For the second time this season UNI has dropped a one-point decision to Creighton. The lead changed hands eight times Wednesday night but in the end the Blue Jays edged the Panthers 83-82 in Missouri Valley Conference play. The Panthers fall to 7-6 in the Valley. Ben Jacobsen poured in 31-points for UNI. He also added seven rebounds and four assists.

Iowa lead unravels, Hawks lose to Badgers

The Iowa Hawkeyes unraveled down the stretch in a 65-60 loss at 20th ranked Wisconsin last night. It was a game the Hawkeyes should have won. Leading 52-39 with just under 13-minutes remaining, Iowa was in control. What followed, though, was a streak in which the Hawks missed 11 of their next 12 shots from the field, many of which were ill-advised three point attempts. Eight minutes later the Badgers had come back to take a 56-54 lead. Wisconsin put the game away at the foul line as the Hawkeyes fall to 3-6 in the Big Ten. Greg Brunner had 27-points to lead Iowa. Jeff Horner had 19-points, added four assists and played the entire game. The Hawkeyes are at home against Northwestern Saturday night.

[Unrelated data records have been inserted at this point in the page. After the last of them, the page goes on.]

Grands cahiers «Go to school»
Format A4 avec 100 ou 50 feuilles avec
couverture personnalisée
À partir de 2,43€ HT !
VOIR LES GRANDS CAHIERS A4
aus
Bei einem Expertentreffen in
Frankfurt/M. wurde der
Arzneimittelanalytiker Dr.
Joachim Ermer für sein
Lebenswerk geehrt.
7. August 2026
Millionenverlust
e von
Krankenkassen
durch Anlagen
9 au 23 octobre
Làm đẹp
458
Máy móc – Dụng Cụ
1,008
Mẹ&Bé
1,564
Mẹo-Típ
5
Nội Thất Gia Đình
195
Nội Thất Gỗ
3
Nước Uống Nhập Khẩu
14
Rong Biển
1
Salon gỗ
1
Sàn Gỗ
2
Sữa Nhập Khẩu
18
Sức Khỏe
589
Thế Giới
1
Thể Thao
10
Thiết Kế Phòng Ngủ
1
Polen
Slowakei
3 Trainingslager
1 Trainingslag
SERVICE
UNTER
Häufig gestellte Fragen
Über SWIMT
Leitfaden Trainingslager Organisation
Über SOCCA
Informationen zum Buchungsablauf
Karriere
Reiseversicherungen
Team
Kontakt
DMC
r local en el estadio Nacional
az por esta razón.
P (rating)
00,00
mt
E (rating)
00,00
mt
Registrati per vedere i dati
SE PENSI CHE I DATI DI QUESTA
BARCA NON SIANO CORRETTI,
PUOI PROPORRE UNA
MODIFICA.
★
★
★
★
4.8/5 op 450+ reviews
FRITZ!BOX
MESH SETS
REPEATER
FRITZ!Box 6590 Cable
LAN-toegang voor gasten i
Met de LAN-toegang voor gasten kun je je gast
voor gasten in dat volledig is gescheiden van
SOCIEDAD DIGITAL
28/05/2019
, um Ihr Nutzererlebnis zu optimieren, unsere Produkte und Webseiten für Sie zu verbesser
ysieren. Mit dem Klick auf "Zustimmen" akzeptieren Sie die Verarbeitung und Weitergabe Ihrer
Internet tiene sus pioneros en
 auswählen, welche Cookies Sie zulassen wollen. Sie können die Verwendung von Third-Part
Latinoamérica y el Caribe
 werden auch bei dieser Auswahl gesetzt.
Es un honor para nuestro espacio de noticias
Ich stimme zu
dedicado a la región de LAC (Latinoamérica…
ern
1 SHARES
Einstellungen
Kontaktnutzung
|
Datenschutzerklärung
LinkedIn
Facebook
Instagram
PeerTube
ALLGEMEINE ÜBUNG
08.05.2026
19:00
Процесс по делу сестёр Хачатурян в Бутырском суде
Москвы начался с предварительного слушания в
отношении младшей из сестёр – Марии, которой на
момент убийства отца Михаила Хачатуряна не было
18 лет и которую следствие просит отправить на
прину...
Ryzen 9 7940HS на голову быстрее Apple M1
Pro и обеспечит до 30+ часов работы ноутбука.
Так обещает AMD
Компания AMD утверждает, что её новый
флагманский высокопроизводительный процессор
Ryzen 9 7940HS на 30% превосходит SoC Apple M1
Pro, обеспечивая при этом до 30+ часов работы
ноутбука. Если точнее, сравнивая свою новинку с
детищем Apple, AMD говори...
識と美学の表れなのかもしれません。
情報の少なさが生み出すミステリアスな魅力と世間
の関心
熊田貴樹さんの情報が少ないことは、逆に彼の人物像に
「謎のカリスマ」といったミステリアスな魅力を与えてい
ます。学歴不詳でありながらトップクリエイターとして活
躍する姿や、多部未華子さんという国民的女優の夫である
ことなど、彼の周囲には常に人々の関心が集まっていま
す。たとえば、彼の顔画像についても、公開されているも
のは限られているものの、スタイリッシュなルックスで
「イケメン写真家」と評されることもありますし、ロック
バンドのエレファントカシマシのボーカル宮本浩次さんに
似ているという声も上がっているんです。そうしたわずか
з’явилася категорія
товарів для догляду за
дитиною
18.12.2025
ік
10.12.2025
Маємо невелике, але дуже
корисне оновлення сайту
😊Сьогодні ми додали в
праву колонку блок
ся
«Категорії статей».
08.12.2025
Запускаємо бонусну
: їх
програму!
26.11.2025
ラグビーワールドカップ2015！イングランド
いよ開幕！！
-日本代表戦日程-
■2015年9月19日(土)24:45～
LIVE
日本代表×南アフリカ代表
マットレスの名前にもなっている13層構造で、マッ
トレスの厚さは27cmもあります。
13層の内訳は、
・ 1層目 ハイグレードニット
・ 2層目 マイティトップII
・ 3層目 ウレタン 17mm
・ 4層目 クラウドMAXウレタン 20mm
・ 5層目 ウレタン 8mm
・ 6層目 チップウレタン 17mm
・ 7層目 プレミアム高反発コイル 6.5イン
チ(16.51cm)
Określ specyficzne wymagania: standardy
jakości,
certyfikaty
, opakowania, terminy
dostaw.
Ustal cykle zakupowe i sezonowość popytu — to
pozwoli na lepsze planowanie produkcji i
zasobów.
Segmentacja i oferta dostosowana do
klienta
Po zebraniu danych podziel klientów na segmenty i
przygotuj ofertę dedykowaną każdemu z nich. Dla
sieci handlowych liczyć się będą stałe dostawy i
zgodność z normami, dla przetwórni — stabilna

911 tape of Pierce episode

Police on Wednesday released tape of the 911 call made the night Pierre Pierce is accused of trashing a girlfriend’s apartment in West Des Moines. The caller says she doesn’t know the woman’s name but lives next door and was concerned about the woman’s safety. “I think there is an assault taking place inside my townhouse.” The dispatcher asks the address and the woman gives a West Des Moines street address on South 79th. The unidentified neighbor says she noticed the girl who lives near her screaming out in her car, and seeing a man through the car window “jumping.” The caller says something (partly intelligible) about hearing a woman screaming “what are you doing?” and seeing a man “in the car on her.” During the tape the emergency dispatcher questioned the caller, asking if the caller knows the names of the woman she’s seeing or the man who’s with her, and she replies she doesn’t, “but they just went inside and I don’t think she’s really OK like she said she was.” Pierce was dropped from the University of Iowa basketball team after the woman he’d reportedly been seeing for over two years accused him of trashing her apartment and assaulting her, and authorities on Wednesday filed six charges including burglary, criminal mischief, domestic abuse and false imprisonment.